■ Source texts of formatted documents ■
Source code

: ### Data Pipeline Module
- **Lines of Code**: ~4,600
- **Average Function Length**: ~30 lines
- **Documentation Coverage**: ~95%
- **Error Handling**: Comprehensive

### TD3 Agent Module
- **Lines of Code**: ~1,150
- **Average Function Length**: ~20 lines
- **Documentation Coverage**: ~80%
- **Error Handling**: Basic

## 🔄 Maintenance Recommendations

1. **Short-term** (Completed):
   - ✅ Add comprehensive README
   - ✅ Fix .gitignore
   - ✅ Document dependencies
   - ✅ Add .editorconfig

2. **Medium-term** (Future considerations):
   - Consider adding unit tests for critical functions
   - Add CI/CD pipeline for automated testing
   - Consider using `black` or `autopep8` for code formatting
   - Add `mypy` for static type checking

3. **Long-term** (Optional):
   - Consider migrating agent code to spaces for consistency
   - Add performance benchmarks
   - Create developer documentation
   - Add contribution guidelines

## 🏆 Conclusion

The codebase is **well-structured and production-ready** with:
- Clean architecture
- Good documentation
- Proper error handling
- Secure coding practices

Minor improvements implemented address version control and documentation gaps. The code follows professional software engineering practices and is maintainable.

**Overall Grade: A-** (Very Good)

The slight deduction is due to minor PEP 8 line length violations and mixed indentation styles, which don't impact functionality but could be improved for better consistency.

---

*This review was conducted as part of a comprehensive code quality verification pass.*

■ TO DO ■
All lines above with the word "Coverage" need to be reported.

■ OUTPUT ■
- **Documentation Coverage**: ~95%
- **Documentation Coverage**: ~80%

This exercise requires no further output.